One of the primary unknowns in subsurface energy storage is the impact caused by microbial communities that are naturally present in underground reservoirs at a broad range of environmental conditions. H₂ is an energetic electron donor, supplying energy for a wide variety of subsurface microorganisms, many of which have been documented to exist naturally in the geologic units that are targets for H₂ gas storage. Even at low concentrations, hydrogen has been found to be a suitable electron donor when coupled with iron (III) reduction, sulfate reduction, sulfur reduction, and methanogenesis in subsurface reservoirs with a broad range of salinities and temperatures as high as 90 ℃.

Recent studies have recognized this knowledge gap, and strongly recommended research and laboratory tests to investigate the effect of H₂ on the subsurface microbial community before initiating any large scale H₂ injections. This lack of understanding was a further concern of the European Gas Research Group, which stated that of 20 potential reservoir phenomena that will negatively impact H₂ gas storage, the most serious potential issues are due the activity of bacteria.  Major expected microbial driven reactions are:

• Methanogenesis: In this reaction, microorganisms called methanogens oxidize hydrogen and reduce carbon dioxide to produce methane. Gaz de France previously found the microbially induced methanogenesis reaction to rapidly consume 50% of stored hydrogen gas, producing methane.

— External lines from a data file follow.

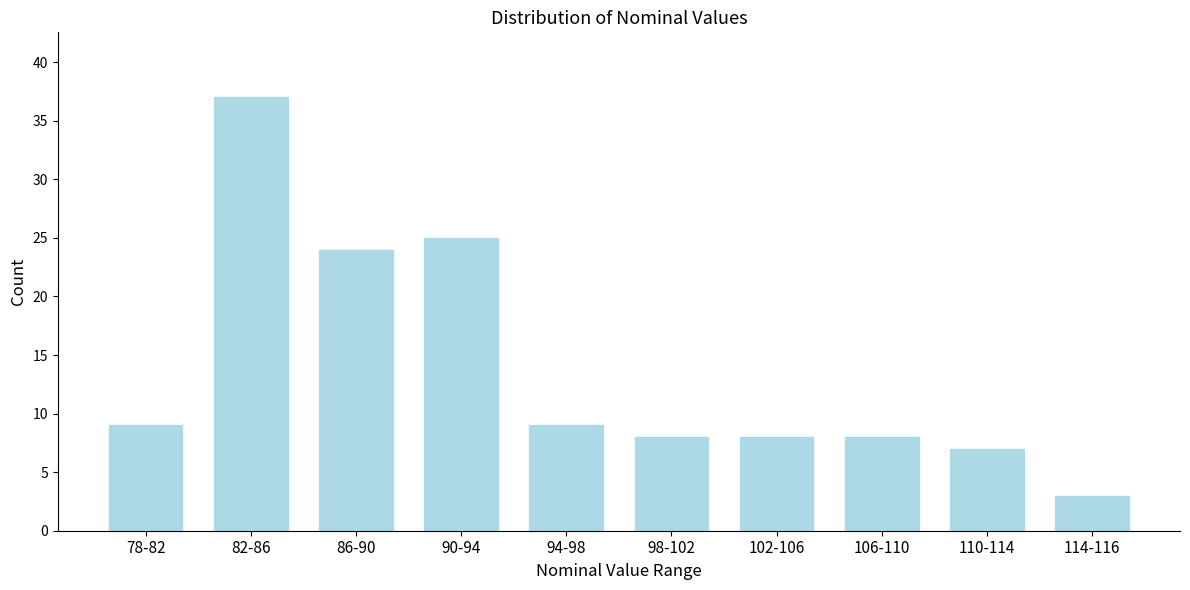

Reading left to right, extract all data points from this chart.

78-82=9	82-86=37	86-90=24	90-94=25	94-98=9	98-102=8	102-106=8	106-110=8	110-114=7	114-116=3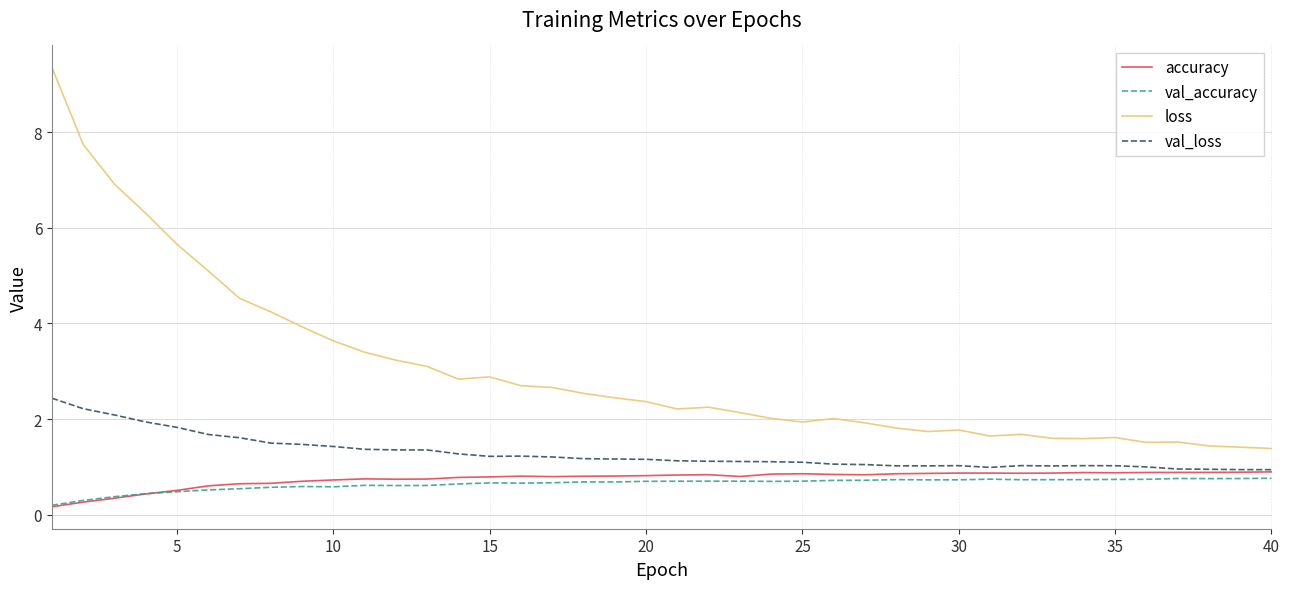

Which series has the widest spread of values?

loss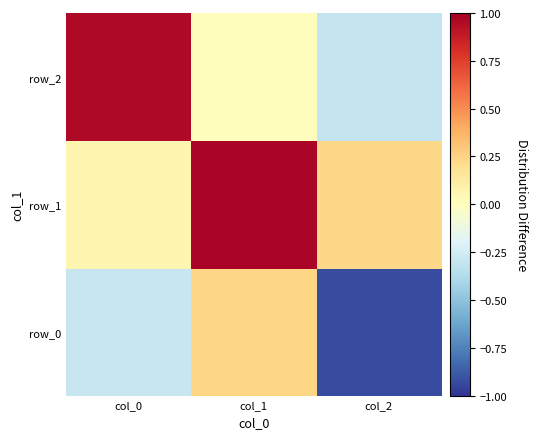

List the series in order of their peak value, highest first.

row_1, row_2, row_0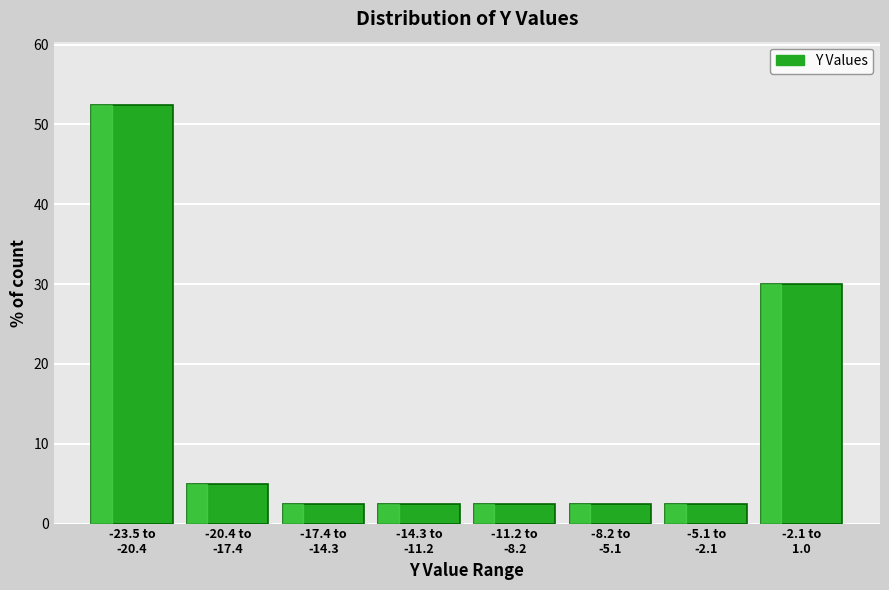

Reading left to right, extract all data points from this chart.

52.5	5.0	2.5	2.5	2.5	2.5	2.5	30.0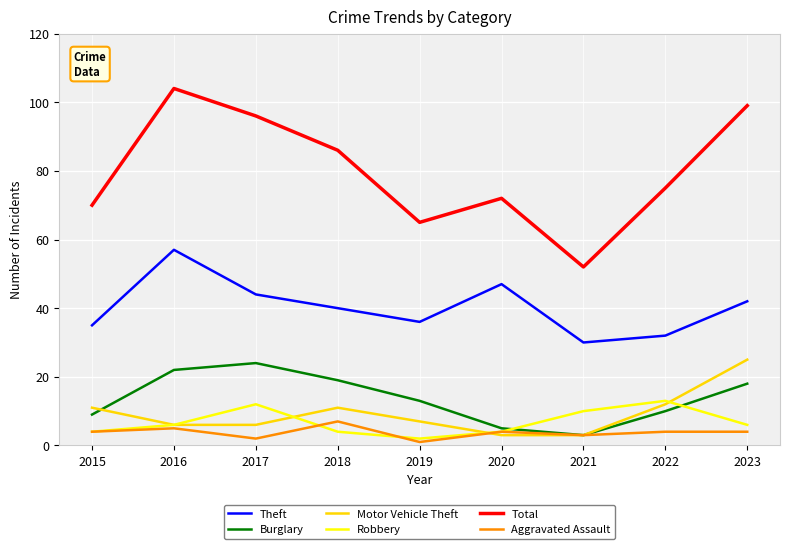

True or false: Motor Vehicle Theft and Total intersect in this chart.

False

• Hydrogen Sulfide Production: A hazardous mechanism of H₂ consumption might occur through sulfate and sulfur reducers (SRBs). Gaz de France, documented technical challenges associated with SRBs producing hydrogen sulfide gas (H₂S). Town gas storage fields (~ 45-60% H₂) in the Czech Republic have reported significant consumption of stored H₂ coupled to H₂S production. Lastly, several models demonstrate reservoirs that are current targets of hydrogen storage have a high risk of H₂S production from SRBs.

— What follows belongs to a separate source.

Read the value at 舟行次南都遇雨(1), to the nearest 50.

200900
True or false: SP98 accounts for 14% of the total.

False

• Microbiological Corrosion: Microbially induced corrosion of steel has previously been documented to occur in the anoxic environment after introduction of H₂ to the subsurface. Hydrogen-consuming microorganisms have been implicated in causing corrosion at temperatures up to 90 °C and high salinities.
• Secondary Effects: The shifting microbial community may lead to other unexpected byproducts, such as organic acids or even calcium carbonate scaling. The presence of microbial communities adapted to reducing, H₂-rich environments may contribute to corrosive mineral reactions through local pH changes and co-production of various acids.

Large-scale hydrogen storage will not be possible without the delineation of expected microbial activity in these systems. Before hydrogen can be safely and securely stored in underground reservoirs, the effect of gas injection on the naturally occurring microbial community and the associated change in chemistry needs to be assessed.